**TASK DESCRIPTION**.
For each line of the material, check for the string "right"; then state how many lines had it, giving only the number.
━━━━━ EXERCISE DATA
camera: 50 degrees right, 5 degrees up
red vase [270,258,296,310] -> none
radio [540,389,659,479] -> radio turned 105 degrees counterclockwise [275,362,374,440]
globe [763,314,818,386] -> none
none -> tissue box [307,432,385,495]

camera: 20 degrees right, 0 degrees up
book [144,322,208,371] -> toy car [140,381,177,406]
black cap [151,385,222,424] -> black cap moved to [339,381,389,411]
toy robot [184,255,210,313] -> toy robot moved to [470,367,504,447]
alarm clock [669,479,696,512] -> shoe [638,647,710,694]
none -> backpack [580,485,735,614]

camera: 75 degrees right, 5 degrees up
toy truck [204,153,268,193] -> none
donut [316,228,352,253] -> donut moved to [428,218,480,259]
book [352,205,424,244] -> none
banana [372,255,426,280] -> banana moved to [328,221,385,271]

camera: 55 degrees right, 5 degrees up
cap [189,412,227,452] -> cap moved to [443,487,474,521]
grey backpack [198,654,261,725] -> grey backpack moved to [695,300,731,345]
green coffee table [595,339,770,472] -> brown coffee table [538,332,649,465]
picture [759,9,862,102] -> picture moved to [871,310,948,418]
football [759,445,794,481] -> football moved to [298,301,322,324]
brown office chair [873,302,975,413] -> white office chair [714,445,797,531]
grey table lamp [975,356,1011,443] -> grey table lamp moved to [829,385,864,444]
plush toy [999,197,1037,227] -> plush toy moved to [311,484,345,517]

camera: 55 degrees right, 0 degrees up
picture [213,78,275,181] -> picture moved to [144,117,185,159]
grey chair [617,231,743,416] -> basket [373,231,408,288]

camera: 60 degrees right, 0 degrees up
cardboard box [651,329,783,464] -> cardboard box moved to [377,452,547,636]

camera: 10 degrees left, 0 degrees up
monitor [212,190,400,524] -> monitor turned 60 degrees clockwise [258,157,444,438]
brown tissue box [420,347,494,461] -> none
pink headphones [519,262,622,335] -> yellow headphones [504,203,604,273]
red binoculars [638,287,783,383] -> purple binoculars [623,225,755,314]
━━━━━━━━━━
**SOLVED PROBLEM**.
6